Spotlight on private squash clubs

The number of Squash clubs that are either run by volunteers or a management committee is quite high, thus these are good for the grassroots development of the sport – however, it was a shock to hear that a high-end health and racquets club operator announced plans to remove their Squash courts at one of their clubs to make way for a new exercise fad.

Private Squash Courts

Photo credit: Private Sports Facilities—WSJ Mansion (Pinterest)

Compared to the removal of Squash courts at Bath Sports & Leisure Centre, this renowned health and racquet club operator are well known for being the first ever health and racquets club in the UK to house all 3 racquets facilities– in fact, this high-brand has over 100 fantastic Squash courts across the UK clubs.

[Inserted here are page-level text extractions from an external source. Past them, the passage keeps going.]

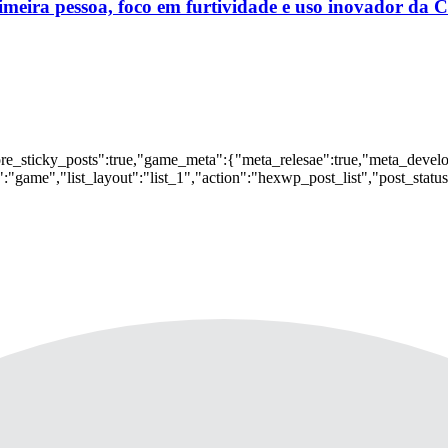
rimeira pessoa, foco em furtividade e uso inovador da
nore_sticky_posts":true,"game_meta":{"meta_relesae":true,"meta_devel
:"game","list_layout":"list_1","action":"hexwp_post_list","post_statu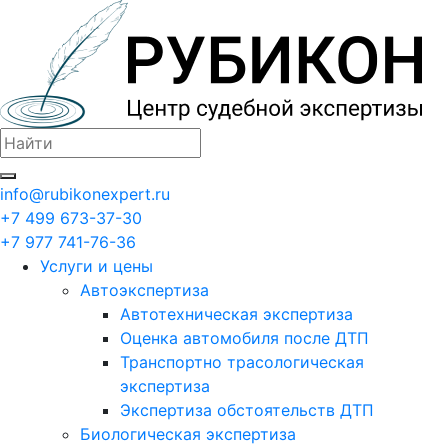
info@rubikonexpert.ru
+7 499 673-37-30
+7 977 741-76-36
Услуги и цены
Автоэкспертиза
Автотехническая экспертиза
Оценка автомобиля после ДТП
Транспортно трасологическая
экспертиза
Экспертиза обстоятельств ДТП
Биологическая экспертиза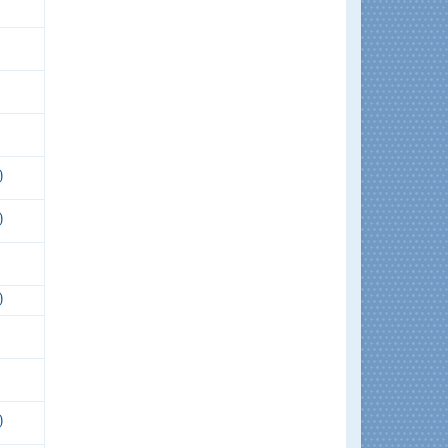
)
)
)
)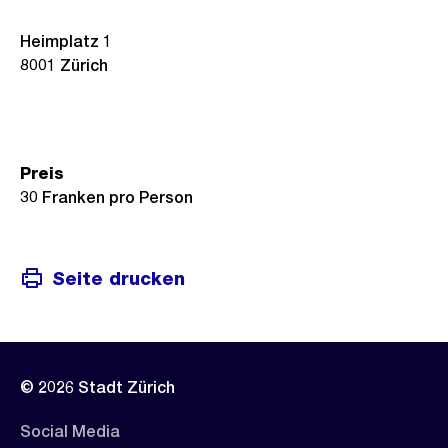
Heimplatz 1
8001
Zürich
Preis
30 Franken pro Person
Seite drucken
© 2026 Stadt Zürich
Social Media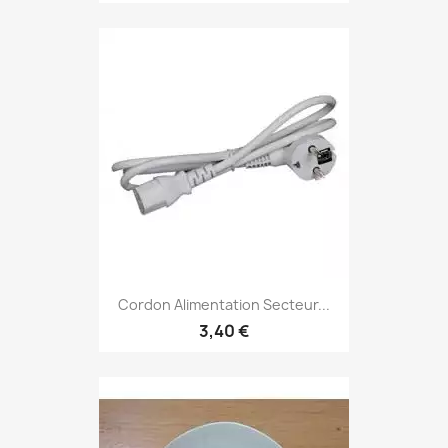
Cordon Alimentation Secteur...
3,40 €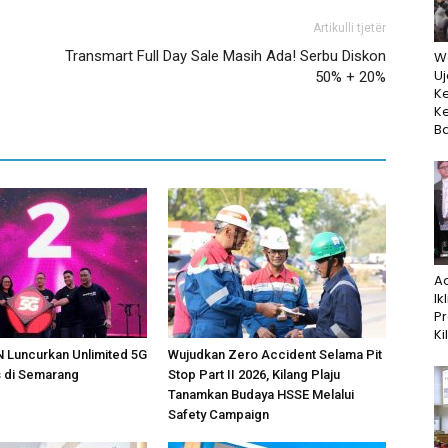
Artikulli tjetër
Transmart Full Day Sale Masih Ada! Serbu Diskon
W
Uj
50% + 20%
K
K
Ba
A
Ik
P
Ki
Luncurkan Unlimited 5G
Wujudkan Zero Accident Selama Pit
s di Semarang
Stop Part II 2026, Kilang Plaju
Tanamkan Budaya HSSE Melalui
Safety Campaign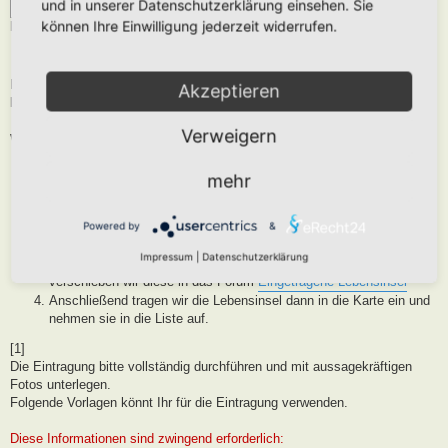
und in unserer Datenschutzerklärung einsehen. Sie
können Ihre Einwilligung jederzeit widerrufen.
lebensinsel.jpg (6.29 KiB) 3222 mal betrachtet
Da es hier in letzter Zeit öfters zu Irritationen kam, private Gärten sind
Akzeptieren
keine Lebensinseln, hierbei handelt es sich um einen Hortus.
Verweigern
Wie läuft die Eintragung ab
Als erstes registriert Ihr Euch einen Account unter
Registrieren
,
mehr
sofern noch nicht vorhanden
Als Nächstes tragt Ihr Euren Fläche in das Forum
Grünfläche auf dem Weg zur Lebensinsel
Powered by
&
ein. Siehe [1]
Wir prüfen dann die Eintragung und wenn diese vollständig ist und
Impressum
|
Datenschutzerklärung
wir der Meinung sind, dass es sich um eine Lebensinsel handelt,
verschieben wir diese in das Forum
Eingetragene Lebensinsel
Anschließend tragen wir die Lebensinsel dann in die Karte ein und
nehmen sie in die Liste auf.
[1]
Die Eintragung bitte vollständig durchführen und mit aussagekräftigen
Fotos unterlegen.
Folgende Vorlagen könnt Ihr für die Eintragung verwenden.
Diese Informationen sind zwingend erforderlich: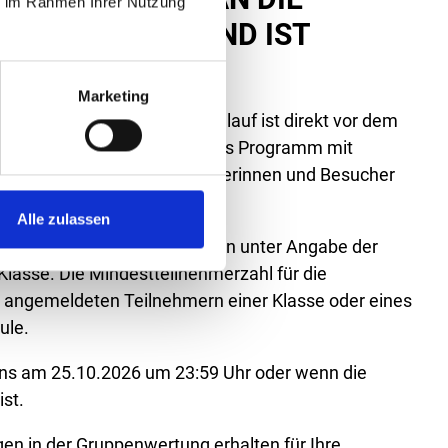
ie im Rahmen Ihrer Nutzung
ASSEN 3 & 4 UND IST
Marketing
er um 12.00 Uhr.
Der Zieleinlauf ist direkt vor dem
, wo ein familienfreundliches Programm mit
Attraktionen auf alle Besucherinnen und Besucher
Alle zulassen
er den Erziehungsberechtigten unter Angabe der
Klasse. Die Mindestteilnehmerzahl für die
5 angemeldeten Teilnehmern einer Klasse oder eines
ule.
ens am 25.10.2026 um 23:59 Uhr oder wenn die
ist.
gen in der Gruppenwertung erhalten für Ihre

This brings one question why is this company divesting the world’s healthiest sport – should not they look about capitalising on Squash?

The 80’s and 90’s Squash boom

Back in the 1980s, there was strong growth with health clubs with Squash courts as a result of the popularity of the sport plus access to the squash courts – oddly enough, there were squash clubs with no more than 10 squash courts – if they removed one or two, it did not matter as their members were to play.

Our friends at Sprintz Leisure were the first ever squash club in Walsall, West Midlands with no more than 6 courts.

Meanwhile, down in London, there was one true Squash club visionary, who set about creating his own chain of health & squash clubs – Harm Tegelaars, who was a sales manager for a clothing company and went on to develop the Metropolitan Club, which later became the Cannons Group.

The Coral Leisure Group used to operate a commercial squash division, headed up by England Squash professional player and qualified accountant John Treharne; who then later founded the Dragons Health Club, in 1991 – from his clubs had competition standard Squash courts.

Towards the end of the ’90s saw a drop in the number of health clubs with squash courts, some removed the courts altogether, whereas others decided just to reduce the number to two or more squash courts at their clubs.

Dip in popularity leads to reduction in courts

In the 2000s, following the reduction of Squash courts, there very few leading high-end health club operators with either Squash courts or a combination of Tennis, Badminton, and Squash is as follows:

  • Bannatyne Leisure
  • David Lloyd Leisure
  • Nuffield Health (following their acquisition of the Cannons Group)
  • Virgin Active

In terms of standalone clubs and ones with the England Squash Gold accreditation, the most notable ones are:

  • Edgbaston Priory Club, Birmingham
  • The Southbank Club, Wandsworth, London
  • The Roehampton Club, South West London
  • The Royal Automobile Club, Central London

Having visited these venues, they can certainly give the likes of David Lloyd Leisure some serious competition, in terms of customer care and management control – in other words, no risk of reducing Squash provision to make way for other amenities.

For instance, the Southbank Club is the finest squash in South West London and one of the oldest, plus still has outstanding courts of a championship standard.

Outlook for private squash courts

To sum up, given the news of this renowned health & sports club, the operator’s decision to remove their entire Squash facility doesn’t look for their public image, especially if their core racquet is Tennis provision.

Hence, there will be a debate between Squash v Tennis – which one is better (no guesses who has produced the most world champions in the last 15 years); the former has more kudos in terms of success but just needs an extra push to out do its racquet brother.

In a nutshell, it is time for England Squash along with the Professional Squash Association to forge more links with the private standalone Squash clubs – not just the private ones with revenue of £ 5 million or more to produce the next generation of Squash players.